衆合地獄1

 ある日、珠美は大きな段ボール箱を両手で抱え、衆合地獄しゅうごうじごくを訪れていた。衆合地獄というのは、殺生・盗みに加えて、性行為に関する罪を犯した者が落ちる地獄だ。地獄は、いくつかの種類に分けられているのだ。


「あのー、補佐官の連城珠美です。新しい拷問道具をお届けに上がりましたー」


 珠美が獄卒の詰め所で声を掛けると、中から美しい二十代くらいの女性が出てきた。


「あら、補佐官様、いつもありがとう」


 大人びた笑みで応えるその女性は、名を朝霧あさぎりという。朱色の着物を身に纏った彼女は、江戸時代に亡くなった遊女らしい。ウェーブがかった長い黒髪は、現代風にアップにしている。


 彼女は元々亡者だが、今は獄卒として働いていると聞いている。罪を犯した亡者が刑に服する代わりに獄卒として働く事は、珍しくないそうだ。
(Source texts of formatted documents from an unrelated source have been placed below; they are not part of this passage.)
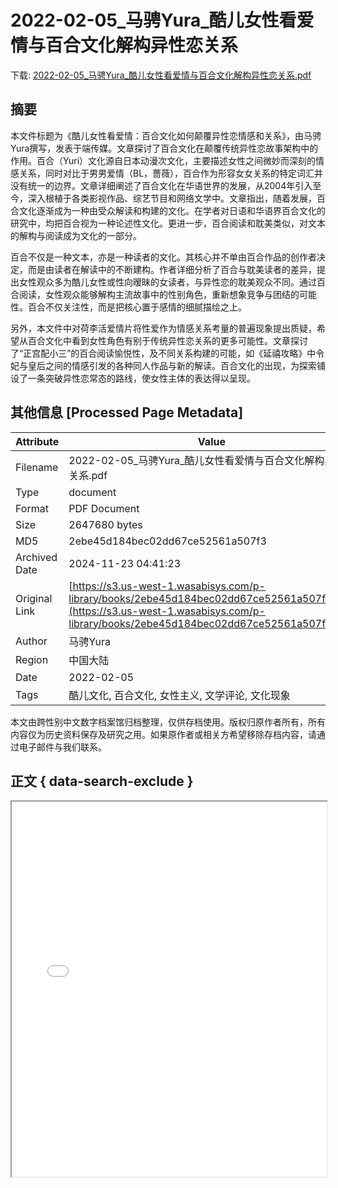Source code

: # 2022-02-05_马骋Yura_酷儿女性看爱情与百合文化解构异性恋关系

<!-- tcd_download_link -->
下载: [2022-02-05_马骋Yura_酷儿女性看爱情与百合文化解构异性恋关系.pdf](2022-02-05_马骋Yura_酷儿女性看爱情与百合文化解构异性恋关系.pdf)
<!-- tcd_download_link_end -->

## 摘要

<!-- tcd_abstract -->
本文件标题为《酷儿女性看爱情：百合文化如何颠覆异性恋情感和关系》，由马骋Yura撰写，发表于端传媒。文章探讨了百合文化在颠覆传统异性恋故事架构中的作用。百合（Yuri）文化源自日本动漫次文化，主要描述女性之间微妙而深刻的情感关系，同时对比于男男爱情（BL，薔薇），百合作为形容女女关系的特定词汇并没有统一的边界。文章详细阐述了百合文化在华语世界的发展，从2004年引入至今，深入根植于各类影视作品、综艺节目和网络文学中。文章指出，随着发展，百合文化逐渐成为一种由受众解读和构建的文化。在学者对日语和华语界百合文化的研究中，均把百合视为一种论述性文化。更进一步，百合阅读和耽美类似，对文本的解构与阅读成为文化的一部分。

百合不仅是一种文本，亦是一种读者的文化。其核心并不单由百合作品的创作者决定，而是由读者在解读中的不断建构。作者详细分析了百合与耽美读者的差异，提出女性观众多为酷儿女性或性向暧昧的女读者，与异性恋的耽美观众不同。通过百合阅读，女性观众能够解构主流故事中的性别角色，重新想象竞争与团结的可能性。百合不仅关注性，而是把核心置于感情的细腻描绘之上。

另外，本文件中对荷李活爱情片将性爱作为情感关系考量的普遍现象提出质疑，希望从百合文化中看到女性角色有别于传统异性恋关系的更多可能性。文章探讨了“正宫配小三”的百合阅读愉悦性，及不同关系构建的可能，如《延禧攻略》中令妃与皇后之间的情感引发的各种同人作品与新的解读。百合文化的出现，为探索铺设了一条突破异性恋常态的路线，使女性主体的表达得以呈现。

<!-- tcd_abstract_end -->

## 其他信息 [Processed Page Metadata]

| Attribute       | Value                                  |
|-----------------|----------------------------------------|
| Filename        | 2022-02-05_马骋Yura_酷儿女性看爱情与百合文化解构异性恋关系.pdf                             |
| Type            | document                                 |
| Format          | PDF Document                               |
| Size            | 2647680 bytes                           |
| MD5             | 2ebe45d184bec02dd67ce52561a507f3                                  |
| Archived Date   | 2024-11-23 04:41:23                             |
| Original Link   | [https://s3.us-west-1.wasabisys.com/p-library/books/2ebe45d184bec02dd67ce52561a507f3.pdf](https://s3.us-west-1.wasabisys.com/p-library/books/2ebe45d184bec02dd67ce52561a507f3.pdf)                         |
| Author          | 马骋Yura                               |
| Region          | 中国大陆                               |
| Date            | 2022-02-05                                 |
| Tags            | 酷儿文化, 百合文化, 女性主义, 文学评论, 文化现象                                 |

本文由跨性别中文数字档案馆归档整理，仅供存档使用。版权归原作者所有，所有内容仅为历史资料保存及研究之用。如果原作者或相关方希望移除存档内容，请通过电子邮件与我们联系。

## 正文 { data-search-exclude }

<!-- tcd_main_text -->
<iframe src="../2022-02-05_马骋Yura_酷儿女性看爱情与百合文化解构异性恋关系.pdf" width="100%" height="600px">
    <p>无法显示PDF，请下载查看。</p>
</iframe>
<!-- tcd_main_text_end -->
「後程数を確認して頂き、何か不備がございましたら閻魔殿へご連絡下さい」


 珠美がそう言って詰め所を後にしようとした時、近くから怒鳴り声が聞こえた。


「おい、お前サボったな!」


 珠美が振り返ると、そこには獄卒と亡者の二人がいた。何やら亡者が責められている。


「あ、分かってしまいましたか。何とかなると思ったのですが……」


 亡者は、ヘラヘラして頭に手をやりながら獄卒に謝る。亡者はまげを結っていて、江戸時代の人間に見えた。年齢は三十路になったくらいだろうか。


「採って来たものを見れば分かるんだよ。こんなに少ないじゃないか!」


 黒髪を短く刈った、現代日本風の獄卒が怒鳴る。獄卒の手には大きな籠があり、その中には山菜やきのこが入っていた。


 衆合地獄には、刀葉林とうようりんという刀で出来た林があり、亡者にはその林に入って生えている山菜やキノコを採取するという刑が科せられている。葉っぱが刀で出来ているので、当然亡者は作業中に傷だらけになる。

 ちなみに、山菜等を採るという刑は、閻魔が考えたらしい。


「あー、あの亡者、またサボったんですねー」


 詰所から、別の獄卒が出てきた。彼女は小菊こぎく。暗い茶色の髪をショートカットにしているが、彼女も江戸時代に亡くなったらしい。年齢は朝霧と同じくらいだ。


「『また』って、どういう事ですか? 小菊さん」


 珠美が聞くと、小菊は髪を弄りながら答えた。


「あの方、新藤しんどう仁左衛門にざえもん様といって、江戸時代に亡くなった与力だそうです。そして、ずっと真面目に作業をしていたそうなんですけど、最近はしょっちゅう作業をサボってるんですって。サボってたかどうかなんて、採ったものを見ればすぐ分かるのに、変な話ですよね」


 小菊が不思議に思うのも無理はない。亡者が真面目に刑務作業を続けた場合、転生させてもらえる事があるのだ。

 すぐバレるのに作業をサボって転生の機会を逃がす理由が分からない。最近までは真面目に作業をしていたのなら尚の事。


「確かに不思議ですね……」


 珠美は、仁左衛門の方を見ながら呟いた。


「ほら、小菊、仕事に戻って」


 朝霧が、自身の両手ををパンパンと叩いて促した。

 ちなみに、衆合地獄の獄卒には美人が多い。それは、林に入りたがらない男性の亡者を誘惑して林に誘う為だそうだ。